- Born: Allentown, Pennsylvania, U.S.
- Education: Cornell University London School of Economics
- Occupation: Political journalist

= Jamie Weinstein =

American writer

Jamie Weinstein is an American political journalist, opinion commentator, and satirist. He currently hosts The Dispatch podcast on Mondays and formerly hosted The Jamie Weinstein Show podcast, which was at one time a National Review Online podcast.

==Early life and education==
Weinstein was born in Allentown, Pennsylvania. He grew up in Palm Beach Gardens, Florida. He attended Cornell University, where he graduated in 2006 with a BA in history and government. He later attended the London School of Economics, where he received a MS in the history of international relations.

==Career==
Weinstein's work has appeared in The Weekly Standard, The Daily Beast, Rolling Stone, and The Daily Caller, where he served in the early years of the publication as senior editor. Weinstein has appeared regularly on MSNBC, Fox News, Hannity, HBO's Real Time with Bill Maher, Morning Joe, Your World with Neil Cavuto, America's Newsroom, Fox and Friends, and Red Eye w/Greg Gutfeld.

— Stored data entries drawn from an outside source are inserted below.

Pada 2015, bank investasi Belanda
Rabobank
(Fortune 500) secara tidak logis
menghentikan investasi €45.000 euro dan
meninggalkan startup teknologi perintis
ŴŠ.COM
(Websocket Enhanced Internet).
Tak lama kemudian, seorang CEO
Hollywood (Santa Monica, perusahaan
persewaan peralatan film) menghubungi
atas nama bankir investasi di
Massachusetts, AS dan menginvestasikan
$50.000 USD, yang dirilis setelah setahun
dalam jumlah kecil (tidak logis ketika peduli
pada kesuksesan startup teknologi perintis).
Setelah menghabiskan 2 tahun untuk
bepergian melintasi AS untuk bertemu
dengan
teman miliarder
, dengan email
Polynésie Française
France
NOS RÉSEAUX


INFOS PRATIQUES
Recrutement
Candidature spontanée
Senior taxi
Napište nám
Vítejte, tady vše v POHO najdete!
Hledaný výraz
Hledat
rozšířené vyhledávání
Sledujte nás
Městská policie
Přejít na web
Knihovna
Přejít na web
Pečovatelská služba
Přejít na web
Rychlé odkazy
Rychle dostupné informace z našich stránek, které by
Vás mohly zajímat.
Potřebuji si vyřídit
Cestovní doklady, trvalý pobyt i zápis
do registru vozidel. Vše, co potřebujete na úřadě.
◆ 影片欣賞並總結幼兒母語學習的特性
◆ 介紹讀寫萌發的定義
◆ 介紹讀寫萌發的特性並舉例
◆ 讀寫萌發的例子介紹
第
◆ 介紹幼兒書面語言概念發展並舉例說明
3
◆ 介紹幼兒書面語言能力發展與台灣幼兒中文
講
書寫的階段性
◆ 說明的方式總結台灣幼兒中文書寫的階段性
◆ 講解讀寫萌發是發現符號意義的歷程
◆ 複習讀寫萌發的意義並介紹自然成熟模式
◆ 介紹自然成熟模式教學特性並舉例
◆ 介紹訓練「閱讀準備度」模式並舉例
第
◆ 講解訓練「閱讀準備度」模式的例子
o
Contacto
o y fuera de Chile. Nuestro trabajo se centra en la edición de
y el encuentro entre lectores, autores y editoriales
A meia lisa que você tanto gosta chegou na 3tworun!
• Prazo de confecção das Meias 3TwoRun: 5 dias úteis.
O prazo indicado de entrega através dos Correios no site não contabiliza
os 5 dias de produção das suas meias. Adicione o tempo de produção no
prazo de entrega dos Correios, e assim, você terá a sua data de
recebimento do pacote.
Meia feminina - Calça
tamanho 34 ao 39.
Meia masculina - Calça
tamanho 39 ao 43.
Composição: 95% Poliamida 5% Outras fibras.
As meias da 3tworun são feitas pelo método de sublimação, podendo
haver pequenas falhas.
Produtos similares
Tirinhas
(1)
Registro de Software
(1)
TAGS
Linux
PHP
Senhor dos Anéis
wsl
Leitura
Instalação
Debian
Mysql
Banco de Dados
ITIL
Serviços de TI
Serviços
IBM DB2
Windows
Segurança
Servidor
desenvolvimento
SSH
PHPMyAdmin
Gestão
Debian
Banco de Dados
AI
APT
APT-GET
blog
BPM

In 2011, Weinstein won the Funniest Celebrity in Washington, D.C. stand-up comedy competition.

In 2012, Weinstein co-wrote (with Will Rahn) a satirical novella called The Lizard King: The Shocking Inside Account of Obama's True Intergalactic Ambitions by an Anonymous White House Staffer, which was published by HarperCollins. Reviewing the book, the Wall Street Journal concluded: "Funny, scurrilous and completely forgettable: This is political satire at its best. Or worst. I'm not sure which."

In early 2016, Weinstein gave a speech in favor of Virginia governor Jim Gilmore's presidential candidacy at an Iowa caucus for a story. He was not a supporter of Gilmore's candidacy.

===The Churchill Tommy Gun Society===
In 2013, Weinstein started The Churchill Tommy Gun Society, a dinner society that brings together some of Washington's more notable young reporters and commentators with prominent special guests from the world of media, politics and business for an off-the-record evening of dinner and drinks at his D.C. residence. He hosts the dinners with his wife, Michelle Fields.

Special guests have included Democratic and Republican presidential contenders like Cory Booker, Chris Christie, Ted Cruz, Marco Rubio and Amy Klobuchar; former CIA directors like David Petraeus and Michael Hayden; presidential confidantes like Valerie Jarrett, Roger Stone, Rahm Emanuel and Karl Rove; cable news luminaries like Joe Scarborough and Tucker Carlson; presidential cabinet members like John Bolton and Ben Carson; and billionaire businessmen like Apple CEO Tim Cook, JP Morgan CEO Jamie Dimon, Mark Cuban, former Google CEO Eric Schmidt, tech investor Peter Thiel, Endeavor CEO Ari Emanuel and co-Chairman of News Corp Lachlan Murdoch, among many others.

===The Jamie Weinstein Show===
In 2016, Weinstein launched The Jamie Weinstein Show, a podcast that featured in-depth interviews with Tucker Carlson, Ta-Nehisi Coates, Thomas Sowell, Sen. Tom Cotton, Roger Stone, Bill Ayers, Thomas Ravenel, Mark Cuban, Andrew Sullivan, David Brooks, Ben Smith, Don Lemon, Ezra Klein, Brian Stelter, Bret Stephens, George Will, Sen. Ted Cruz, John Bolton, H.R. McMaster, and others.

In March 2018, The New York Times praised the show as a rare political podcast that features "deep but respectful disagreement." News broken on the show is regularly written up in publications like Politico, the Washington Post, FoxNews.com, Business Insider and CNBC.

The show was placed on hiatus since 2021.

===The Dispatch===
Weinstein returned to podcasting in October 2023 as the host of the Monday edition of The Dispatch, a podcast. As of August 2025 he had departed the podcast.

===JMW Productions===
During the COVID-19 pandemic, Weinstein and his wife started a production company, JMW Productions. In January 2024, the first project, a podcast in collaboration with iHeartMedia called Finding Matt Drudge, was launched. The podcast broke into the top 10 of Apple's rankings of news podcasts and was included in Apple's "New and Noteworthy" section.

==Personal life==
In May 2016, Weinstein became engaged to former Huffington Post political journalist Michelle Fields. The two were married on June 24, 2017.